┌─ Provided records
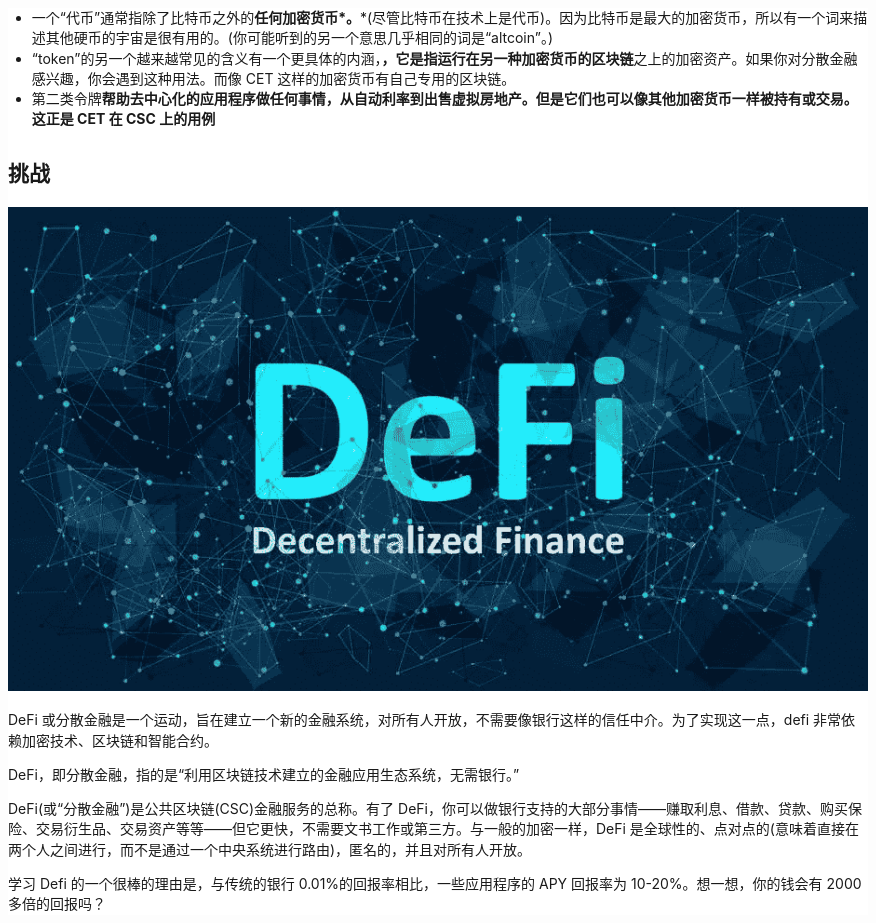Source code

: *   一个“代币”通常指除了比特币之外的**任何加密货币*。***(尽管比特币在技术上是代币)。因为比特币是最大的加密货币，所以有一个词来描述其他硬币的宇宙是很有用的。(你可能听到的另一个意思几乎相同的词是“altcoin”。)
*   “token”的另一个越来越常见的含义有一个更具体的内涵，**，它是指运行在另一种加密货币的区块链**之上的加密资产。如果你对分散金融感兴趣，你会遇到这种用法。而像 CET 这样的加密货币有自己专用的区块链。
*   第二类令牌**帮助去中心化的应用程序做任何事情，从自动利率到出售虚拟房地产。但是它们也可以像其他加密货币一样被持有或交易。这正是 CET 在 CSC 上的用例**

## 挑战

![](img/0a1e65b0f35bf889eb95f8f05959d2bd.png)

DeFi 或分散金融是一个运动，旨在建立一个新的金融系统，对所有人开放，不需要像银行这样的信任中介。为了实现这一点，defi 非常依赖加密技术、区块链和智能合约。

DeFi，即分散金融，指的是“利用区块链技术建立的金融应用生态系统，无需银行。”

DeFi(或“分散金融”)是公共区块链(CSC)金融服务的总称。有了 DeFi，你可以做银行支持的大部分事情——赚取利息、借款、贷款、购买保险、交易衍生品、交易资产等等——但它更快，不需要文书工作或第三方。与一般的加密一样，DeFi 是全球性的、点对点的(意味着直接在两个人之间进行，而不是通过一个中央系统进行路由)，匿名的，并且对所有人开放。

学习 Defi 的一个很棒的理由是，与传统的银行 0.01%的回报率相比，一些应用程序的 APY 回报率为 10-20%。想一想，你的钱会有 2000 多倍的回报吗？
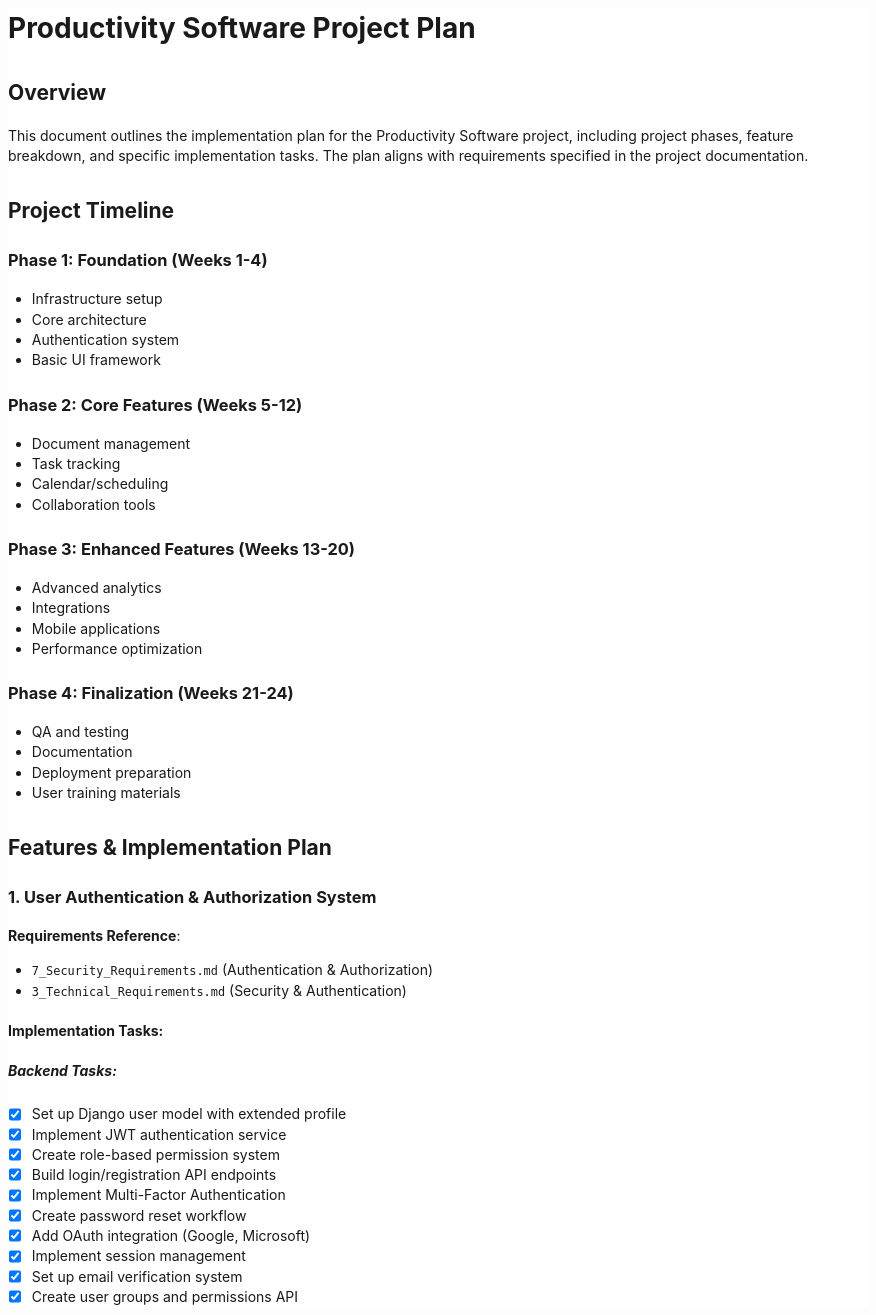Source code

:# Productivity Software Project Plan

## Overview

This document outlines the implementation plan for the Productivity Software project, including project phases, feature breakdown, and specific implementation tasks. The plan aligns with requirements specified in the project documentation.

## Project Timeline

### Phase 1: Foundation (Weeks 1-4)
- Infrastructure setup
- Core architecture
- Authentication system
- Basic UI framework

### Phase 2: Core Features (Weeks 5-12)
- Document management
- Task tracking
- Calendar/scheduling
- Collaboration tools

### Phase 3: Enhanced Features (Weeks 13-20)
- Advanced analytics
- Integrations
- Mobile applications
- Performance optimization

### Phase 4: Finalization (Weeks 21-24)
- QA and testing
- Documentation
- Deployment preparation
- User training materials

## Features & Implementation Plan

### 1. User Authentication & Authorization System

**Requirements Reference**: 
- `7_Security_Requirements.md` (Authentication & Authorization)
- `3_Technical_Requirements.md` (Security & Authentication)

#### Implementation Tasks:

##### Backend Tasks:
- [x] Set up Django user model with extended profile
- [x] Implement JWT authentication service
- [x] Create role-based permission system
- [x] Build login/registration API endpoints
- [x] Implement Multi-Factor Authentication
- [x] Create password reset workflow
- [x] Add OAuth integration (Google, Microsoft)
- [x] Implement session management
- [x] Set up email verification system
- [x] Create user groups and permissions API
└─
• _Exercise instructions_: Find the word "management" in the records, and report each line that has it.

• _Task response_:
- Document management
- [x] Implement session management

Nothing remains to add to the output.